Du mieux pour le secteur industriel

Rare embellie parmi les indicateurs publiés lundi : la production industrielle a progressé en juin (4,4%), contre 3,5% le mois précédent. Les analystes tablaient sur un rythme plus modéré (2,5%) de cet indicateur qui donne un aperçu de l'activité dans le secteur industriel. Ces derniers mois, les dirigeants chinois déroulent le tapis rouge aux grands patrons étrangers. Leur leitmotiv : l'économie chinoise a du potentiel et les investissements privés sont les bienvenus.

Pour stimuler l'activité, la banque centrale a procédé ces dernières semaines à plusieurs réductions de taux, au moment où nombre d'économistes plaident davantage pour un plan de relance. Les autorités privilégient pour l'heure des mesures ciblées et se refusent à lancer un tel plan qui creuserait l'endettement. De nouvelles mesures au cas par cas sont à prévoir en termes de « fiscalité, pour le logement et la consommation », anticipe l'économiste Lisheng Wang, de la banque d'affaires américaine Goldman Sachs.

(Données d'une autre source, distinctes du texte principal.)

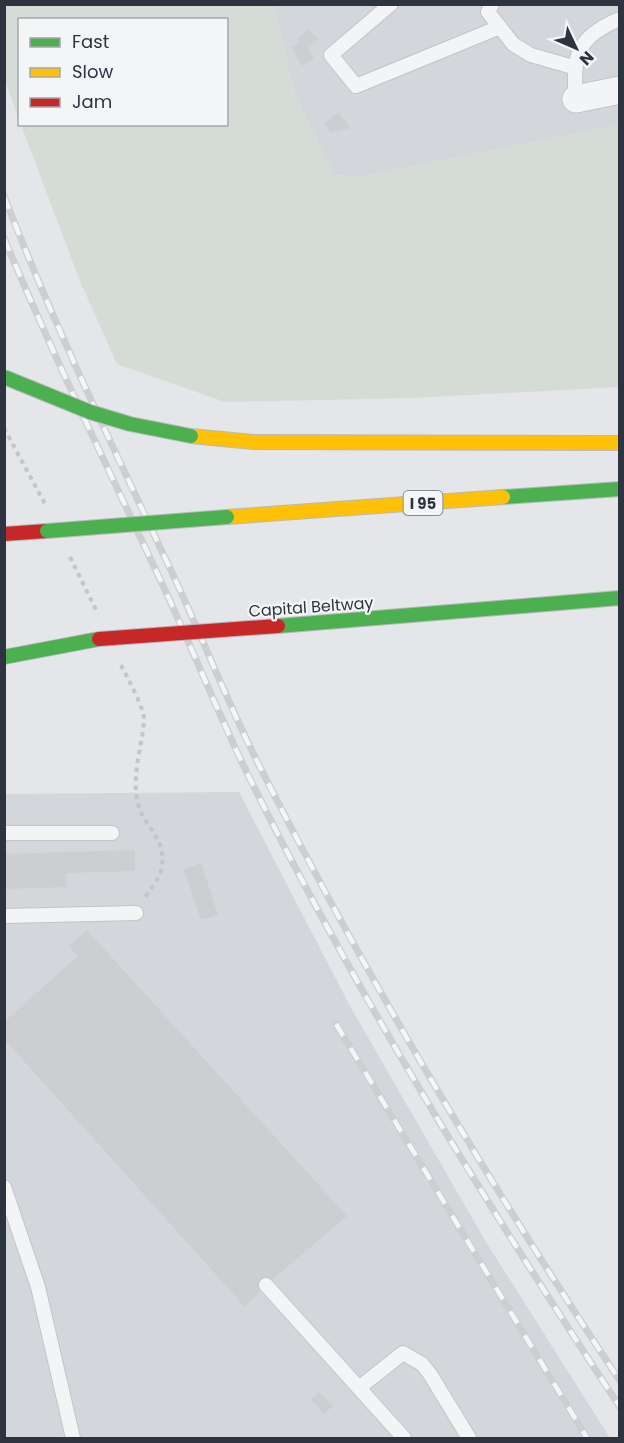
<svg xmlns="http://www.w3.org/2000/svg" width="624" height="1443" viewBox="0 0 624 1443" font-family="Poppins,sans-serif">
  <style>
    .built { fill: #d3d6db }
    .green { fill: #d5dcd5 }
    .building { fill: #cdced1 }
    .lines { fill: none; stroke-linecap: round; stroke-linejoin: round }
    .lane-casing { stroke: #c3c4c7; stroke-width: 16 }
    .street-casing { stroke: #c3c4c7; stroke-width: 29 }
    .fast-casing { stroke: #b7b9bd; stroke-width: 16 }
    .slow-casing { stroke: #b7b9bd; stroke-width: 16 }
    .jam-casing { stroke: #b7b9bd; stroke-width: 16 }
    .path { stroke: #c5c5c8; stroke-width: 4; stroke-dasharray: 4.5 4.5; stroke-linecap: butt }
    .lane { stroke: #f3f4f5; stroke-width: 14 }
    .street { stroke: #f3f4f5; stroke-width: 27 }
    .fast { stroke: #4caf50; stroke-width: 14 }
    .slow { stroke: #ffc107; stroke-width: 14 }
    .jam { stroke: #c62828; stroke-width: 14 }
    .rail-casing { stroke: #ccced0; stroke-width: 7 }
    .rail { stroke: #f3f5f7; stroke-width: 4.5; stroke-dasharray: 14; stroke-linecap: butt }
    .fast-bridge-casing { stroke: #b7b9bd; stroke-width: 16; stroke-linecap: butt }
    .jam-bridge-casing { stroke: #b7b9bd; stroke-width: 16; stroke-linecap: butt }
    .fast-bridge { stroke: #4caf50; stroke-width: 14 }
    .jam-bridge { stroke: #c62828; stroke-width: 14 }
    .labels { text-anchor: middle; dominant-baseline: central; stroke-width: 4.5; stroke-linejoin: round; paint-order: stroke }
    .shield { fill: #f3f5f7; stroke: #686e77; stroke-width: 1.5 }
    .shield-label { font-size: 15px; font-weight: bold; fill: #2d3440 }
    .street-label { font-size: 16px; fill: #2d3440; stroke: #f3f5f7 }
  </style>
  <rect width="100%" height="100%" fill="#e4e6e9"/>
  <path class="built" d="M273 5H619V125L360 177 334 175 295 95Z
    M239 792 351 1008 486 1242 610 1438H5L4 794Z"/>
  <path class="green" d="M5 4 273 5 295 95 334 175 360 177 619 125V387L412 398 225 402 117 364 80 281 21 125 226 124V20H20L19 120 5 81Z"/>
  <path class="building" d="M309 29 318 39 308 48 314 58 302 66 291 47 300 42 297 39Z
    M339 112 350 128 331 133 324 123Z
    M135 850V871L66 873 67 887 4 889V854Z
    M201 863 218 915 201 920 184 869Z
    M87 930 347 1216 266 1285 245 1307 4 1039V1022L78 956 69 946Z
    M319 1392 333 1406 324 1414 311 1399Z"/>
  <g class="lines">
    <g class="lane-casing">
      <path id="lane" d="M391 4 331 55 356 86 500 27
        M492 4 488 12 513 44 531 55 573 67
        M576 99C572 57 577 36 620 19
        M4 833H112
        M4 916 136 913
        M4 1187 38 1287 73 1438
        M266 1285 404 1438
        M360 1387 403 1353 422 1364 430 1374 469 1438"/>
    </g>
    <g class="street-casing">
      <path id="street" d="M576 99 620 90"/>
    </g>
    <g class="fast-casing">
      <path id="fast" d="M503 497 620 489
        M278 626 620 598
        M4 657 99 639"/>
    </g>
    <g class="slow-casing">
      <path id="slow" d="M191 436 253 442 620 443
        M227 517 503 497"/>
    </g>
    <g class="jam-casing">
      <path id="jam" d="M4 534 47 531"/>
    </g>
    <path class="path" d="M4 428 45 504
      M70 557 97 612
      M121 665C127 677 145 709 144 720 142 750 130 777 139 807 147 831 168 839 161 871 158 880 149 891 144 899"/>
    <use href="#lane" class="lane"/>
    <use href="#street" class="street"/>
    <use href="#fast" class="fast"/>
    <use href="#slow" class="slow"/>
    <use href="#jam" class="jam"/>
    <g class="rail-casing">
      <path id="rail" d="M4 196C54 326 115 451 174 577 204 641 230 709 263 773 369 982 490 1185 620 1381
        M4 238C52 353 106 464 159 577 190 643 217 711 249 777 357 995 486 1204 620 1407
        M336 1024 587 1438"/>
    </g>
    <use href="#rail" class="rail"/>
    <g class="fast-bridge-casing">
      <path id="fast-bridge" d="M4 377 90 412 130 424 191 436
        M47 531 227 517"/>
    </g>
    <g class="jam-bridge-casing">
      <path id="jam-bridge" d="M99 639 278 626"/>
    </g>
    <use href="#fast-bridge" class="fast-bridge"/>
    <use href="#jam-bridge" class="jam-bridge"/>
  </g>
  <g class="labels">
    <rect class="shield" x="403.5" y="491" width="39" height="24" rx="4.5"/>
    <g class="shield-label">
      <text x="423" y="503">I 95</text>
    </g>
    <g class="street-label">
      <text transform="translate(311 607) rotate(-4)">Capital Beltway</text>
    </g>
  </g>
  <rect width="624" height="1443" fill="none" stroke="#2d3440" stroke-width="12"/>
  <rect x="18" y="18" width="210" height="108" fill="#f3f5f7" stroke="#a4a8ae" stroke-width="1.5"/>
  <rect x="30" y="38" width="30" height="9" fill="#4caf50" stroke="#a4a8ae" stroke-width="1.5"/>
  <text x="72" y="48" font-size="18" fill="#2d3440">Fast</text>
  <rect x="30" y="68" width="30" height="9" fill="#ffc107" stroke="#a4a8ae" stroke-width="1.5"/>
  <text x="72" y="78" font-size="18" fill="#2d3440">Slow</text>
  <rect x="30" y="98" width="30" height="9" fill="#c62828" stroke="#a4a8ae" stroke-width="1.5"/>
  <text x="72" y="108" font-size="18" fill="#2d3440">Jam</text>
  <g transform="translate(576 48) rotate(134)" stroke="#f3f5f7" stroke-width="4.5" paint-order="stroke">
  <path d="M0-4.5L10 22L0 15L-10 22Z" fill="#2d3440"/>
  <text y="-9" font-size="16" font-weight="bold" text-anchor="middle" fill="#2d3440">N</text>
  </g>
</svg>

Le chiffre officiel de la croissance en Chine, éminemment politique et sujet à caution, n'en reste pas moins toujours scruté de près compte tenu du poids de la deuxième économie mondiale. La Chine vise environ 5% de croissance cette année, un objectif qui pourrait toutefois être difficile à atteindre, a averti le Premier ministre chinois Li Qiang.